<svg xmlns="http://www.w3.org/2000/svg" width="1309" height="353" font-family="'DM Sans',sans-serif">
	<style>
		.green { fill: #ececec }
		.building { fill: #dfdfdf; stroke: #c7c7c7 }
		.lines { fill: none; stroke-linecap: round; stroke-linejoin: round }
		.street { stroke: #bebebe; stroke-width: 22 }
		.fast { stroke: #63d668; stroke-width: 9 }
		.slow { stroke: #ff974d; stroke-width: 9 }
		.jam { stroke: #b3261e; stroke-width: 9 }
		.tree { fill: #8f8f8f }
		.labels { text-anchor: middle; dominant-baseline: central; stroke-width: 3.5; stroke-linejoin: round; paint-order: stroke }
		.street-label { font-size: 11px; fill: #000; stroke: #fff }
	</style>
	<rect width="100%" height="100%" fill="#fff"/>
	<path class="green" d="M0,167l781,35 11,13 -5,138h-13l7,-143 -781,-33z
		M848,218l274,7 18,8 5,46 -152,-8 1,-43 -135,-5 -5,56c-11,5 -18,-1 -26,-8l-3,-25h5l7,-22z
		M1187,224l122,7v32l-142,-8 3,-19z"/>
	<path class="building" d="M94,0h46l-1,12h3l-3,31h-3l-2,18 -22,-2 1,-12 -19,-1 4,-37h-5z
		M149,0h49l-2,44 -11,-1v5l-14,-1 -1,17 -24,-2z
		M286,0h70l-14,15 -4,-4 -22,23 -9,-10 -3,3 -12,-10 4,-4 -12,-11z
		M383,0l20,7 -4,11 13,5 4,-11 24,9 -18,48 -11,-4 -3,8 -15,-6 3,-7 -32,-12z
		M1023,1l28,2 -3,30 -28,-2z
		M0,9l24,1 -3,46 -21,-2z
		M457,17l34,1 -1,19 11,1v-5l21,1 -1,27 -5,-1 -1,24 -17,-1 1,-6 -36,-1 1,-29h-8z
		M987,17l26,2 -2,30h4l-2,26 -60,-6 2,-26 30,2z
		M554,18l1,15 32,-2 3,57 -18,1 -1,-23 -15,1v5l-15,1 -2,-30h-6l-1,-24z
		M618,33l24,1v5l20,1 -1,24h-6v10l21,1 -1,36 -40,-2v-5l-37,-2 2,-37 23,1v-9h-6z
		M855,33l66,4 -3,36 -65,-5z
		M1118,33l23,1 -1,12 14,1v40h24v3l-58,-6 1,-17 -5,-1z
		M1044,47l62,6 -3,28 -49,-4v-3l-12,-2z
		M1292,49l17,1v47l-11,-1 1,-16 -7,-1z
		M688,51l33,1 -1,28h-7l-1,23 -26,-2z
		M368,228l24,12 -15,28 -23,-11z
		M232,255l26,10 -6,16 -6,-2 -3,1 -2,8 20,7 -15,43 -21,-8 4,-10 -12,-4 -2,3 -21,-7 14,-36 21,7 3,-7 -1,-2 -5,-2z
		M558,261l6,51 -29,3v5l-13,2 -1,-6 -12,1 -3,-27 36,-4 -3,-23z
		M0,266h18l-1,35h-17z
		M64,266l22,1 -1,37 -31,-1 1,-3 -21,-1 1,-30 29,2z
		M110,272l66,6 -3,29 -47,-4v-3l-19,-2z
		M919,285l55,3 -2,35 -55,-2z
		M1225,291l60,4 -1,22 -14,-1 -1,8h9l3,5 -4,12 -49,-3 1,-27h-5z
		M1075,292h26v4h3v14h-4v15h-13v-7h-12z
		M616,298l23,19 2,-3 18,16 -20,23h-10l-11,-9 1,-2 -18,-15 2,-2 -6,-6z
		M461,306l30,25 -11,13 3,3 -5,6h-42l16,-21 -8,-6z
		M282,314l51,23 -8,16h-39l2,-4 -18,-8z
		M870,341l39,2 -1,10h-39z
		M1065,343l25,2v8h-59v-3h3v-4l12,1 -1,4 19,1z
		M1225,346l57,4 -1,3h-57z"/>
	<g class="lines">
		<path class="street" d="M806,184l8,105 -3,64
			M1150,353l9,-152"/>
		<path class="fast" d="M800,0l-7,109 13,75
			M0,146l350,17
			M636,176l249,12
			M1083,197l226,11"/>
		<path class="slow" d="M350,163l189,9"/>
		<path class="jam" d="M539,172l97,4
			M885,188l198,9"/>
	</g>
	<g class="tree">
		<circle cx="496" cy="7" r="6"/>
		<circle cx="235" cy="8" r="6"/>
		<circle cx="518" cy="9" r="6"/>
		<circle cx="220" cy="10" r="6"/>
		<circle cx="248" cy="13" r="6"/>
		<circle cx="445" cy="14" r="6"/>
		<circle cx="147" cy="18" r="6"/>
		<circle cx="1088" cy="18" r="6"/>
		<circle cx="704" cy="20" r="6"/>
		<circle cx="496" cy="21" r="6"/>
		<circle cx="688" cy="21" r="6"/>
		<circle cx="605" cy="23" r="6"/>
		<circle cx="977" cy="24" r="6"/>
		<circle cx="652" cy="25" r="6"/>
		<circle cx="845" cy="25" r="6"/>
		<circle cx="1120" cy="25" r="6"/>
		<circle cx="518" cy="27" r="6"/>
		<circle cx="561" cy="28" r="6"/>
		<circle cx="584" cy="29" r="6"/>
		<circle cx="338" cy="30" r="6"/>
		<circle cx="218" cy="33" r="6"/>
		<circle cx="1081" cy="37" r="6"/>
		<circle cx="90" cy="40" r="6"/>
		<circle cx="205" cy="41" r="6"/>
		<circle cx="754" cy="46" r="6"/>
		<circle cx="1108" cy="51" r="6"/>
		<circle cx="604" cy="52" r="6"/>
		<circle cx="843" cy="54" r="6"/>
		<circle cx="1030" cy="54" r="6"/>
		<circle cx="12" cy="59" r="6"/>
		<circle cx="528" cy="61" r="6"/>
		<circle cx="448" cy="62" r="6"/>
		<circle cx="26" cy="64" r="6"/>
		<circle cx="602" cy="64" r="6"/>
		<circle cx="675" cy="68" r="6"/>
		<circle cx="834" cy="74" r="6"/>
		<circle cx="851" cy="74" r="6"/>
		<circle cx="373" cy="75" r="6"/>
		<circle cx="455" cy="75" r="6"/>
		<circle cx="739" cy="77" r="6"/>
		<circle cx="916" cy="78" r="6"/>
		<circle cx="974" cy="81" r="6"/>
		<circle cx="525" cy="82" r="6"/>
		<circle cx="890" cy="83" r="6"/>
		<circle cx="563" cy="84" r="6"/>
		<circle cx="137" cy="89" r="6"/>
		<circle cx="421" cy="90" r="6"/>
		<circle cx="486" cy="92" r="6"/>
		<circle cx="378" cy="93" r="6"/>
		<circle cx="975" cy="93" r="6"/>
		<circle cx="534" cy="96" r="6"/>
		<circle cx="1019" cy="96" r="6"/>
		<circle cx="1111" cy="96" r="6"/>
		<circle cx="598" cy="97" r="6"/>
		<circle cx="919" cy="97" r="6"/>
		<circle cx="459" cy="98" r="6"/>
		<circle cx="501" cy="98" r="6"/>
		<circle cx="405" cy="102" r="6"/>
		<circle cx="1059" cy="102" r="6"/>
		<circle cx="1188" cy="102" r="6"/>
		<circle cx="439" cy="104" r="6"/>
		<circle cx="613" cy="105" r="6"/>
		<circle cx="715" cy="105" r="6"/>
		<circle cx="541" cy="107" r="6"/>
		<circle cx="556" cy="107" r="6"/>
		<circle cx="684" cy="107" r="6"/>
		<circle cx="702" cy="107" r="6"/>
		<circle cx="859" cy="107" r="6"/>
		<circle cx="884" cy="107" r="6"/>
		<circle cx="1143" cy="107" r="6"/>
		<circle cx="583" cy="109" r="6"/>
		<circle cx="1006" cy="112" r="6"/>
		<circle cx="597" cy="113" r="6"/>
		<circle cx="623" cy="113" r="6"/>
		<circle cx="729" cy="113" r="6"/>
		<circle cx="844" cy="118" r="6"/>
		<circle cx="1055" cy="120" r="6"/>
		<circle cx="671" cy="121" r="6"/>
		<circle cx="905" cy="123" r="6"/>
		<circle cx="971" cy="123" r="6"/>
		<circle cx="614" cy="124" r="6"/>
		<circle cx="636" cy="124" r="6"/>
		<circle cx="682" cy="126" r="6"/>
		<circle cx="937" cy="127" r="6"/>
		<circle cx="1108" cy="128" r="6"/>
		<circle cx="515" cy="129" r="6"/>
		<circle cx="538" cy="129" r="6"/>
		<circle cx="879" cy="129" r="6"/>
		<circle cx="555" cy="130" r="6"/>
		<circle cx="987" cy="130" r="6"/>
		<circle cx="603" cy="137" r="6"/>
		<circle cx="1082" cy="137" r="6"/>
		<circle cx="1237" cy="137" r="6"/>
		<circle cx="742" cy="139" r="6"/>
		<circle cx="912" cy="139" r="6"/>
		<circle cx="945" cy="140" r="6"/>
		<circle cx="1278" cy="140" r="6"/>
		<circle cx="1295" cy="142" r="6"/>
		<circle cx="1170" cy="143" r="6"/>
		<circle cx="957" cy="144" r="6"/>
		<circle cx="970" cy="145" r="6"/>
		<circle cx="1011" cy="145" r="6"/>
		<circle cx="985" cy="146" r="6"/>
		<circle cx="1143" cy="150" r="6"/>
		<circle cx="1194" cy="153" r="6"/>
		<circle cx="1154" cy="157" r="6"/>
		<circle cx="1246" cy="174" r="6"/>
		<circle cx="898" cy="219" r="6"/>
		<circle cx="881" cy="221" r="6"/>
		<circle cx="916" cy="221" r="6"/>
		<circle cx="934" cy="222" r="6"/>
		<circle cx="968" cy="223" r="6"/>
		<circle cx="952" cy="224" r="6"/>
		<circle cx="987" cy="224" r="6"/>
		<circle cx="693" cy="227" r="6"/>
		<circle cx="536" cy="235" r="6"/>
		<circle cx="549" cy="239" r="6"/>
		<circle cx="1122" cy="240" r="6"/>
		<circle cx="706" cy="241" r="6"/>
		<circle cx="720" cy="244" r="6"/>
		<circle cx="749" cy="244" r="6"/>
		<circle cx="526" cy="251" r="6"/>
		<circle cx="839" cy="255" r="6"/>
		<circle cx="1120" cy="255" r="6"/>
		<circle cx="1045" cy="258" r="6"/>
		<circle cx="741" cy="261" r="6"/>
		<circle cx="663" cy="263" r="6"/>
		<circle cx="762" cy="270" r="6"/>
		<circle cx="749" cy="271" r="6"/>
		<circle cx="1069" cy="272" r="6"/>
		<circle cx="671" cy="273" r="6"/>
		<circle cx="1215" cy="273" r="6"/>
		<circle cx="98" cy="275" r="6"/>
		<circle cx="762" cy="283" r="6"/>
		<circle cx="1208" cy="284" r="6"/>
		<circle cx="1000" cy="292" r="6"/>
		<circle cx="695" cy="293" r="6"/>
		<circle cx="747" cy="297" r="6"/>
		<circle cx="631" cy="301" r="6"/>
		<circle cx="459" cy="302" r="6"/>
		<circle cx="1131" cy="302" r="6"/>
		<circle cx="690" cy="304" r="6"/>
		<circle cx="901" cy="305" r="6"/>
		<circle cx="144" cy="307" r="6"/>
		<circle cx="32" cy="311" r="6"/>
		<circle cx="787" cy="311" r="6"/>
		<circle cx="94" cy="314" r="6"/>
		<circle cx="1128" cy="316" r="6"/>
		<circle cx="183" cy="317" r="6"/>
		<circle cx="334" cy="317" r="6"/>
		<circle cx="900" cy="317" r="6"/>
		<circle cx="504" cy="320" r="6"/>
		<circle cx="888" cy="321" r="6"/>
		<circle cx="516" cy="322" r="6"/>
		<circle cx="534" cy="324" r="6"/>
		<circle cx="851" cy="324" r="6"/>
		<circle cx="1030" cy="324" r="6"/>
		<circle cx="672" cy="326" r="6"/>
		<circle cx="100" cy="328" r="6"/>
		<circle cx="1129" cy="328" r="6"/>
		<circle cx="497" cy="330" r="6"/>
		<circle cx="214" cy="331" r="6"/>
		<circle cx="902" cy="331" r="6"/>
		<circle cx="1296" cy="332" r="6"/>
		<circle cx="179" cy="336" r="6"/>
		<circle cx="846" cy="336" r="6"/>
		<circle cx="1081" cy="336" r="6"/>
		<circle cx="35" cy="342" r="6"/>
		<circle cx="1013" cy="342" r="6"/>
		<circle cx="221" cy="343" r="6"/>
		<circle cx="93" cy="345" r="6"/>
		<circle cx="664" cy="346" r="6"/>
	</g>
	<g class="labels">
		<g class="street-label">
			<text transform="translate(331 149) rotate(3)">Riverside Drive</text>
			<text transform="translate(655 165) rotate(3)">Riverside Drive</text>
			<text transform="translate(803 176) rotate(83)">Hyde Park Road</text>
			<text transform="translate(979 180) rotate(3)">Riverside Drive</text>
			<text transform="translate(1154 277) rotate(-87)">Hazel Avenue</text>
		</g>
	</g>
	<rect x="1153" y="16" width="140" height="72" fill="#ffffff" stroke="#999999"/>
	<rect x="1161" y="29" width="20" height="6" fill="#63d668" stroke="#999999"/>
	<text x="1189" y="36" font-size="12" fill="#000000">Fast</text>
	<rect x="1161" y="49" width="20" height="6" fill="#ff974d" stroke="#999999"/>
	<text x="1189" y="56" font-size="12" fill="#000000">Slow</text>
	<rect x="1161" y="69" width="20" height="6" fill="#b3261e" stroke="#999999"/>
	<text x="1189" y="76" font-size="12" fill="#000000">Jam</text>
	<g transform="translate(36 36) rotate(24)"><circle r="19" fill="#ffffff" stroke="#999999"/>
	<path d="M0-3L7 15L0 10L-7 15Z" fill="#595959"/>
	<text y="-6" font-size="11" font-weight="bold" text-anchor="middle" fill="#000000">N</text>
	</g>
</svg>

Your task:
Each line of the entries holding the string "lines" should be found and copied.

Final answer:
		.lines { fill: none; stroke-linecap: round; stroke-linejoin: round }
	<g class="lines">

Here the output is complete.